Tuesday, December 11, 2018

Poinsettias: Who's Up For a Splash of Color?

Jesse Fulbright, MSU Liberty County Extension

I really enjoy having a poinsettia around the house during the Christmas season.  It provides a splash of color that I enjoy.  Despite poinsettias being a prominent plant this time of year there are some myths out there that continue to say that it is a poisonous plant.  However, through several research-based university fact sheets I have gleaned the following information.
Photo courtesy of Clemson University

According to a University of Illinois Extension fact sheet poinsettia are not poisonous.  Furthermore, an Ohio State University study showed that a 50-lb. child would have to eat more than 500 leaves to have any harmful effect.  That’s a lot of leaves from a lot of plants when you stop and think about it.  Additionally, the leaves of the poinsettia reportedly have an awful taste so the ability to eat 500 of the leaves might prove difficult.  Even if the plant isn’t poisonous you probably still want to keep your pets away from the plant.  Eating the leaves can cause vomiting and diarrhea.

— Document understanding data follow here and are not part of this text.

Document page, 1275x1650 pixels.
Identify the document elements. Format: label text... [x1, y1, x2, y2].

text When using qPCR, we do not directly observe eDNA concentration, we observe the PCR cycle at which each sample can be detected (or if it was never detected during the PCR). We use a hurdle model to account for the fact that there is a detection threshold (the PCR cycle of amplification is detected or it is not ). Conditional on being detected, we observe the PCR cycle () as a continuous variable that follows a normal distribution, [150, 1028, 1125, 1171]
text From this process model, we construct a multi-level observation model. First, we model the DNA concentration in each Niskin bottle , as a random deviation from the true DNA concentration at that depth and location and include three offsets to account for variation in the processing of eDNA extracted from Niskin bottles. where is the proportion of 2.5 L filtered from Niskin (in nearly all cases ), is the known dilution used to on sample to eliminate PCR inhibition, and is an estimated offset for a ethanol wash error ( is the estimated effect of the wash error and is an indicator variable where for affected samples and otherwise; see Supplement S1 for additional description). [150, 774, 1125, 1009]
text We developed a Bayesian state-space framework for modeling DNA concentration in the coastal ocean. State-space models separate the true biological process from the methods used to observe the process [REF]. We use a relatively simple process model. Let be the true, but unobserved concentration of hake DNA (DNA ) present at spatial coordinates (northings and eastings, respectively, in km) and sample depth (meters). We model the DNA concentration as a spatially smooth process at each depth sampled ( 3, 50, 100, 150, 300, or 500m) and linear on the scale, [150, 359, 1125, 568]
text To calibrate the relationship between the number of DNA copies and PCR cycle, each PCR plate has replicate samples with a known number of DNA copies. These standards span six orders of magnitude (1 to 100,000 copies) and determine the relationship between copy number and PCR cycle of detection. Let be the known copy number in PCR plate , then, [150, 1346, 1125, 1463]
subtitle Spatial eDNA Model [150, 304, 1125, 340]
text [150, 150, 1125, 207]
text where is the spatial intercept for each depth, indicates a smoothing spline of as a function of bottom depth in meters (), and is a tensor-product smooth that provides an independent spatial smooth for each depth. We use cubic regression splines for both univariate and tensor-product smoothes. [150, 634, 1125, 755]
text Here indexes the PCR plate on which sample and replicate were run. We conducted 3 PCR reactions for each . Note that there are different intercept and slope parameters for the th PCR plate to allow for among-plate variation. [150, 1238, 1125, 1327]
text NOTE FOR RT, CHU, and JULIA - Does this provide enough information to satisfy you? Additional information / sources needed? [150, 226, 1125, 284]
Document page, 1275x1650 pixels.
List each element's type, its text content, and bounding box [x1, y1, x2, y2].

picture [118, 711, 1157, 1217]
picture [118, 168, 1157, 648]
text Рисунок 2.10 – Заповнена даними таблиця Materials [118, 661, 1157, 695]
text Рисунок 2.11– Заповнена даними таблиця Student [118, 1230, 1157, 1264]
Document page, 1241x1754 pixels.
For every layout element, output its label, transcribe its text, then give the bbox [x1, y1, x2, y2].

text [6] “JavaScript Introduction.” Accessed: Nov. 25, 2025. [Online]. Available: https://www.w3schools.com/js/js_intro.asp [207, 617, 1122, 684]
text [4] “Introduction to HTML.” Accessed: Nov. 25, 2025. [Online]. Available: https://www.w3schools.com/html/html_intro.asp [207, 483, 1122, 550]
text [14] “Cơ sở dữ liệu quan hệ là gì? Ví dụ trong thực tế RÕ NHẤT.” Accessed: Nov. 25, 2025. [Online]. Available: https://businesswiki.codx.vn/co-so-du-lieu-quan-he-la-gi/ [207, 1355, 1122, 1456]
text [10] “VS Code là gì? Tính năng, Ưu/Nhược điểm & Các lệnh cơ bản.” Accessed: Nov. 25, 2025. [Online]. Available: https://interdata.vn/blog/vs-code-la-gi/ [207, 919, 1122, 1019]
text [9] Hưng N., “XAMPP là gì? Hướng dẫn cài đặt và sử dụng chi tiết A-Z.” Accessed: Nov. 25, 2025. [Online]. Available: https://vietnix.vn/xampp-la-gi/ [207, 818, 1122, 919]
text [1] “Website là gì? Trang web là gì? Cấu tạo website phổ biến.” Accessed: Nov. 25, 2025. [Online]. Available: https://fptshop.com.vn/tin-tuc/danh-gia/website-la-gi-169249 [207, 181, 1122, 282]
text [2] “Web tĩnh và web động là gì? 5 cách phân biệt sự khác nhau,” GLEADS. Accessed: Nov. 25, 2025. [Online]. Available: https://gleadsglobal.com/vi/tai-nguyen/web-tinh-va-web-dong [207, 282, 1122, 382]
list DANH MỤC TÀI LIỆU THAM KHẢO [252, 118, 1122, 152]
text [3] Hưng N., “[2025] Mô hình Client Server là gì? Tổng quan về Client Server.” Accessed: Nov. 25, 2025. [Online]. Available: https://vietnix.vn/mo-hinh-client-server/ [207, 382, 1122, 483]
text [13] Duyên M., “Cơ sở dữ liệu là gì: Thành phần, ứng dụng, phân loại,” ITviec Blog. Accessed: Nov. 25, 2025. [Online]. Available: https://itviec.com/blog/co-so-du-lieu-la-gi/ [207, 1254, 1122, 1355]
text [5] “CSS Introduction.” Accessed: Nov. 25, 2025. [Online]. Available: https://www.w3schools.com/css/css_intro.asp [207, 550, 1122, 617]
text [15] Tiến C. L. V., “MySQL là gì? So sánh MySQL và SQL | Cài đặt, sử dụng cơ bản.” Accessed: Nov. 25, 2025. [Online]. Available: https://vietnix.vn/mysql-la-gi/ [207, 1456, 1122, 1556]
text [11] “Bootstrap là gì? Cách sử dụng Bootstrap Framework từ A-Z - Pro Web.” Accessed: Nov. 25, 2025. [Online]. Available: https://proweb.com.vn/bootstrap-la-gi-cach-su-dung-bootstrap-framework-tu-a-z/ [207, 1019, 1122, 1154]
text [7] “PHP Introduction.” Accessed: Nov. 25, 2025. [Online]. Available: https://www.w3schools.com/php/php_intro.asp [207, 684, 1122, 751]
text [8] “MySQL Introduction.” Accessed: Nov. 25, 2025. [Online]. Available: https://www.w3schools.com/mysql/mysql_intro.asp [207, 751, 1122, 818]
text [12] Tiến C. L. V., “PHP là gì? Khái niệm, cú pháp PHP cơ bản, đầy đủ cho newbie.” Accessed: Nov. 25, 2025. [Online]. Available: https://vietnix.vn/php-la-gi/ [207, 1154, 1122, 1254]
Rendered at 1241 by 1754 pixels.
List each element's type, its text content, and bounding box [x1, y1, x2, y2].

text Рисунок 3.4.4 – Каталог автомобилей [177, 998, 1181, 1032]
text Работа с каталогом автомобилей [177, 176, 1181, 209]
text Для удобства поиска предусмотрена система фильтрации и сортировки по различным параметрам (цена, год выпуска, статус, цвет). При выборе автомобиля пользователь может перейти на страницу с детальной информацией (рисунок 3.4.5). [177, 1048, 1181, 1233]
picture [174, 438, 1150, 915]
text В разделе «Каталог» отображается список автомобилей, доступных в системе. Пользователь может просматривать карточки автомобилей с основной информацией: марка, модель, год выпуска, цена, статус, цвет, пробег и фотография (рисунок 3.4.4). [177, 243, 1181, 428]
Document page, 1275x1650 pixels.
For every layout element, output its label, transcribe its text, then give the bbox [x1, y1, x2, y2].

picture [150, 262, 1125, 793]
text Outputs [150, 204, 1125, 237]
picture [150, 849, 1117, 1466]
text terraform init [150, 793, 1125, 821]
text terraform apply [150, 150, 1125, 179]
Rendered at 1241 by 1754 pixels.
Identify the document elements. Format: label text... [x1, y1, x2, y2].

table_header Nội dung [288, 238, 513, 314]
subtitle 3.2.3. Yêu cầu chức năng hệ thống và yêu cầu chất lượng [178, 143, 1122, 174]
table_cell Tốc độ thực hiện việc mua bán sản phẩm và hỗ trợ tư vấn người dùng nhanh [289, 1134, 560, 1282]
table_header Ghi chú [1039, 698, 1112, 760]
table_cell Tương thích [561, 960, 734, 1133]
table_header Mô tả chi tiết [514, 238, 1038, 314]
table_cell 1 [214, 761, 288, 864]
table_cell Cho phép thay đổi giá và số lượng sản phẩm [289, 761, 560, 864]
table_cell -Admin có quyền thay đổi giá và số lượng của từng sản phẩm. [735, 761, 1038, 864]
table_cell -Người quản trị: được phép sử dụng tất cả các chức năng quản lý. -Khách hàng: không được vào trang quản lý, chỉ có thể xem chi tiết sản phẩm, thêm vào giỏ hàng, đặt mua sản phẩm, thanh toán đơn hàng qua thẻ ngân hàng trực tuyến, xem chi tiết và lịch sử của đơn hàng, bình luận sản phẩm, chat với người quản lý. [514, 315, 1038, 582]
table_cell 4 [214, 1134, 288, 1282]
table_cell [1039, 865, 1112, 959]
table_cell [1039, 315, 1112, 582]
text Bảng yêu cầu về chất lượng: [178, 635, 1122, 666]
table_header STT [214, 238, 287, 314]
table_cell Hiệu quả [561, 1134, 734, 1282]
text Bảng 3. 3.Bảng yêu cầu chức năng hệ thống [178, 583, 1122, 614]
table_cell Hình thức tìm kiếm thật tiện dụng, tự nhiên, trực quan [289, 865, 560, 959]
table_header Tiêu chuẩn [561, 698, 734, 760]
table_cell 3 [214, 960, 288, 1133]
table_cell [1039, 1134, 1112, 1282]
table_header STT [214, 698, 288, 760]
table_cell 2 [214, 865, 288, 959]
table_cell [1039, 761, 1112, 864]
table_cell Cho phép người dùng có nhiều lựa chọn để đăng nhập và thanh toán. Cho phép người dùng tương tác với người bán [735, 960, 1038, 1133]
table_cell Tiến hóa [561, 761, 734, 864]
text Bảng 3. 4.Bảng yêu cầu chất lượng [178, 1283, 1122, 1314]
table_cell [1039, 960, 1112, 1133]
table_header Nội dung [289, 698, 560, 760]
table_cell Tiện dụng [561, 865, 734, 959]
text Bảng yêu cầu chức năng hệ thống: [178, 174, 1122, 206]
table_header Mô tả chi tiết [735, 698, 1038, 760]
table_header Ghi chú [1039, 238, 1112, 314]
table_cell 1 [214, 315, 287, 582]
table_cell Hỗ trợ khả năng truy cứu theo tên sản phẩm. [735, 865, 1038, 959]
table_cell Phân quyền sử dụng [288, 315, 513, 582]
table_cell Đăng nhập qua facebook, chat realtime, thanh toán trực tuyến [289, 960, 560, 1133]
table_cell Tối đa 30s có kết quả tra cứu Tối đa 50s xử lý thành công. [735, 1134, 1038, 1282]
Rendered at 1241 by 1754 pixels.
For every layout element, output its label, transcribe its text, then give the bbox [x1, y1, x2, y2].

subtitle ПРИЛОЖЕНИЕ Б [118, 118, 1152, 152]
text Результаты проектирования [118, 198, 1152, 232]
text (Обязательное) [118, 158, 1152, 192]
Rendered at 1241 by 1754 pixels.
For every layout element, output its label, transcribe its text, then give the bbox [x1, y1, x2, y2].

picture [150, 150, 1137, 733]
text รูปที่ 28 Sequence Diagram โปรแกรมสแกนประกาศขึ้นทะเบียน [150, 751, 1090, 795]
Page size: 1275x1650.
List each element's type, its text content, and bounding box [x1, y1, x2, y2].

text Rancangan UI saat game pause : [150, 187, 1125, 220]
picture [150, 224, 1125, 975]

On a more pleasant note regarding care of poinsettias, there is a M.S.U. Extension fact sheet that is free to the public.  I will just touch on a few tips from this fact sheet for the remainder of my article. First, poinsettias thrive in a bright location with at least six hours of daylight.  To maintain those bright red leaves, keep the room temperature between 67-70°F during the day and 60-62°F at night.  The plants do require a moderately moist soil, not letting it get too wet or dry.  This might be a delicate balance for many of us to keep as houseplants tend to actually get loved to death often.  Water it only until you start seeing moisture come out the bottom of the drain holes in the pot.  You would have to remove the cellophane that the plants come in to see this.  Beyond water and temperature there isn’t much to maintaining your poinsettia during the Christmas season.  They don’t need fertilizer while they are in bloom.  If you intend on keeping your poinsettia after the season you would want to provide a complete fertilizer after it completes its bloom period (usually 6-8 weeks).  This promotes new growth and ensures a dark green foliage. 

After the plant has bloomed you can enjoy them as a house plant.  Around May the leaves will turn a muddy green color, at which point you can cut the plant back to create a rounded appearance, leaving three to four leaves on the remaining stem.  By the end of May, you can expect to see new green growth coming.  To encourage a plant that has been kept during the year to re-flower continue the six to eight hours of sunlight each day but more importantly see that the plant gets at least 14 hours of complete darkness each day beginning October 1st.  Continue this until color appears in the leaves, approximately eight to ten weeks later.